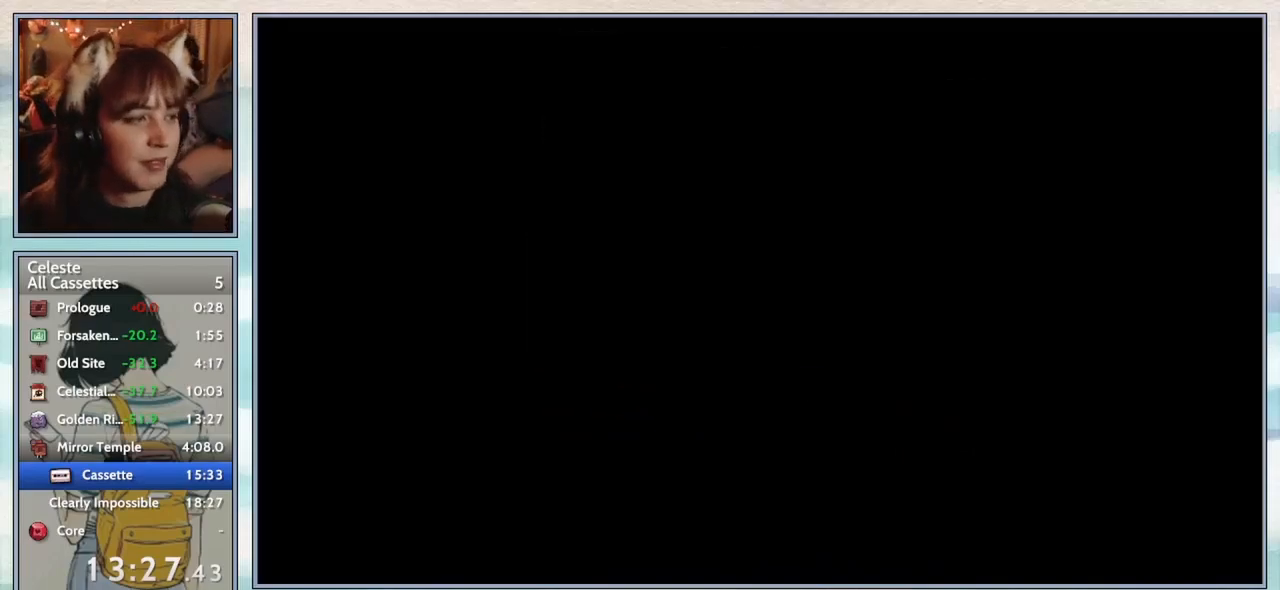
{"keys": [], "events": []}
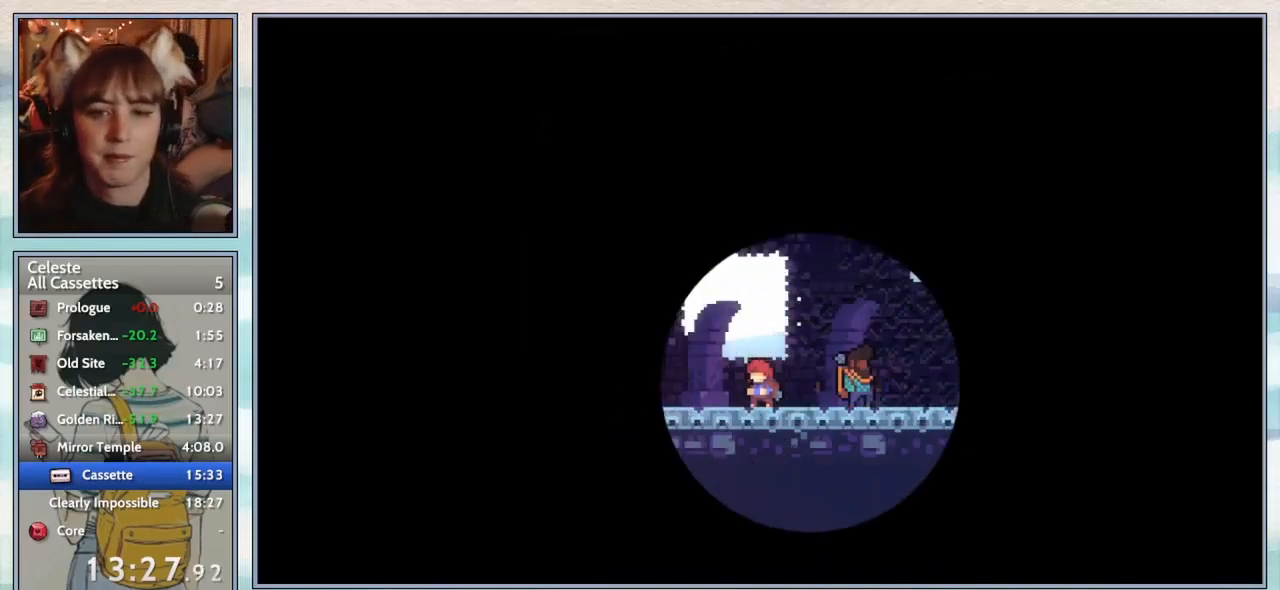
{"keys": [], "events": []}
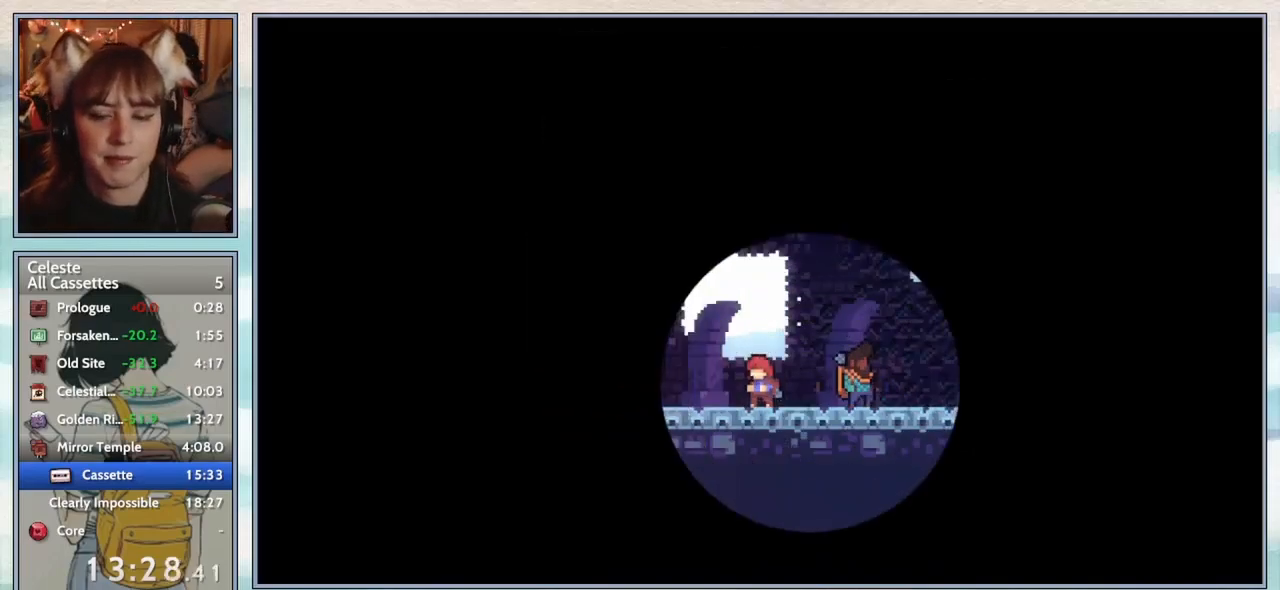
{"keys": [], "events": []}
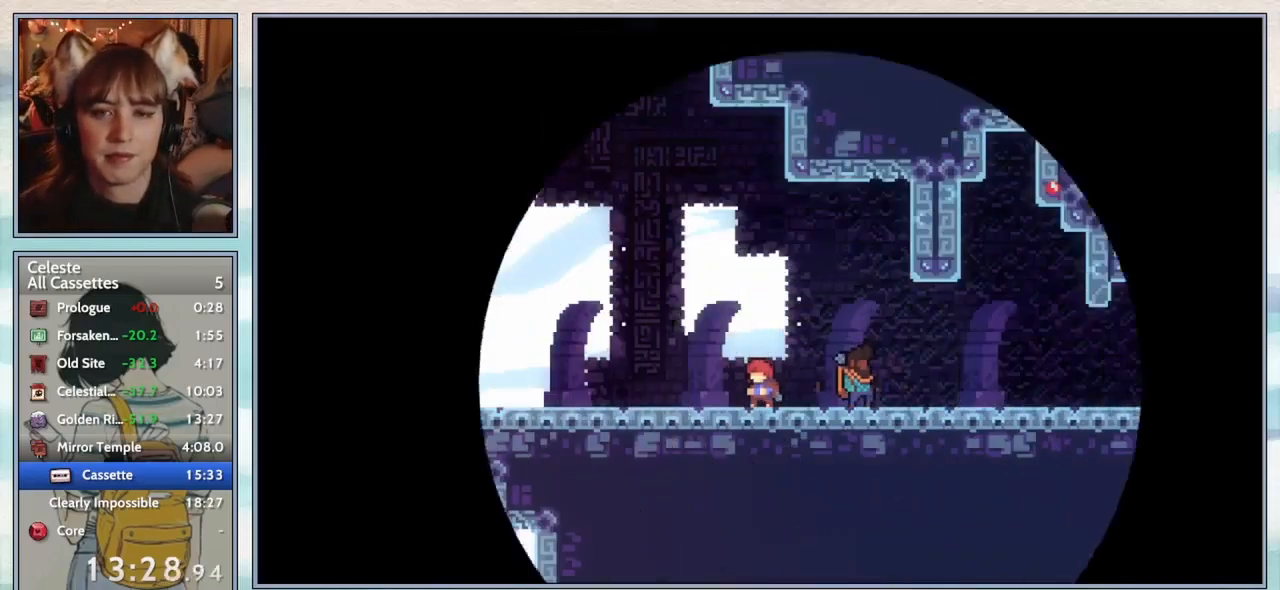
{"keys": [], "events": [[367, "pause", "down"], [417, "confirm", "down"], [467, "pause", "up"], [500, "confirm", "up"]]}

● **Aim of the task**: In your copy, leave out the pictures and reproduce the material above exactly.

● **Response area**:
{"keys": [], "events": []}
{"keys": [], "events": []}
{"keys": [], "events": []}
{"keys": [], "events": [[367, "pause", "down"], [417, "confirm", "down"], [467, "pause", "up"], [500, "confirm", "up"]]}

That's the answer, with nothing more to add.